Toxic Vortex

Dear Butch,

I overheard your conversation today while we were both in a public establishment.  It was actually hard not to hear it.  I was sitting on the opposite end of the bar from you, trying to unwind with a book and a glass of white wine.  My heels were barely dangling from my feet, a sure sign of me melting into my environment.  It was late and I was enjoying the quiet calm of the dark wood bar.

And then, you walked in on your cell phone.  I acknowledge d your presence at first, because I would be a failure to myself if I hadn’t.  You were the business type, suit and tie.  Handsome, with your conservative sleeves rolled up to expose your tattoos.  I returned to my book, not feeling on my game enough to flirt.  Well, more like I attempted to return to my book.  Your loud and dramatic comments filled my serenity with chaos.

“Christ on a cracker!  When he ever learn!”

“I told you, I told you not to take to him again!”

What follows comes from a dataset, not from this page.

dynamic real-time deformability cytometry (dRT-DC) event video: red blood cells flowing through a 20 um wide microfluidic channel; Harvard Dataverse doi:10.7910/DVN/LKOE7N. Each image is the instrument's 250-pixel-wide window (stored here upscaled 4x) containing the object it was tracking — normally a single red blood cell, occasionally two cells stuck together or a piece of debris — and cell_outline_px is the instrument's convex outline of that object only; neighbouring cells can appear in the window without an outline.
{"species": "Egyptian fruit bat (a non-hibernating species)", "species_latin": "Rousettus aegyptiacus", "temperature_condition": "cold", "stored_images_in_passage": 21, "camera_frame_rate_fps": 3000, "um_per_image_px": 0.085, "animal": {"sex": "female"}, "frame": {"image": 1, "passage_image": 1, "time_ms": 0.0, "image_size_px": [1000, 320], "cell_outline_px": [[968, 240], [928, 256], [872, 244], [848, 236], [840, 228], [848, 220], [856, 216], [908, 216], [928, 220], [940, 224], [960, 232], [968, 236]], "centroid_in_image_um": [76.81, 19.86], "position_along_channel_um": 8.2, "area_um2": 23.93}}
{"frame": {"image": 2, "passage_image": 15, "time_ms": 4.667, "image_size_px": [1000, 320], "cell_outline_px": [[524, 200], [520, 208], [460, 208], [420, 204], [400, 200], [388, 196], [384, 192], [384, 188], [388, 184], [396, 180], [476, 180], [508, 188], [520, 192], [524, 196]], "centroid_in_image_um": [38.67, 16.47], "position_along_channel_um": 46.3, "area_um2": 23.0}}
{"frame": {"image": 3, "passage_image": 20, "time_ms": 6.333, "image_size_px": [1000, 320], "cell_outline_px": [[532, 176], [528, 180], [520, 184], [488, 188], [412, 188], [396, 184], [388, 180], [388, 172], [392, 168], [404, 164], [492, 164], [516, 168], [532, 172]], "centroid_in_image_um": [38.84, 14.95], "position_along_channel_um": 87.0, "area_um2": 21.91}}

“And then I said, ‘Fucking deal with it!’.  But will he listen to me, no!”

“Your screwed!”

‘You know I am right!”

It felt like my ears were being attacked by angry hornets.  My little bubble of happiness was violently popped.  I tried to make eyes at you, letting you know my displeasure with your attitude, word choice, and tone but you were so wrapped up in your teenage bullshit (as a 30something-year-old adult) that you ignored me.  You so enjoyed being the center of attention, both on the phone and in the bar.  Feeding on your unwanted and probably invalidated toxic vortex of crap, thinking you were appearing to be strong but instead looking like a total douche bag.  

Let me tell you, I would be ashamed to be your lady.  Ashamed of your need to surround yourself and create drama.  Fucking embarrassed.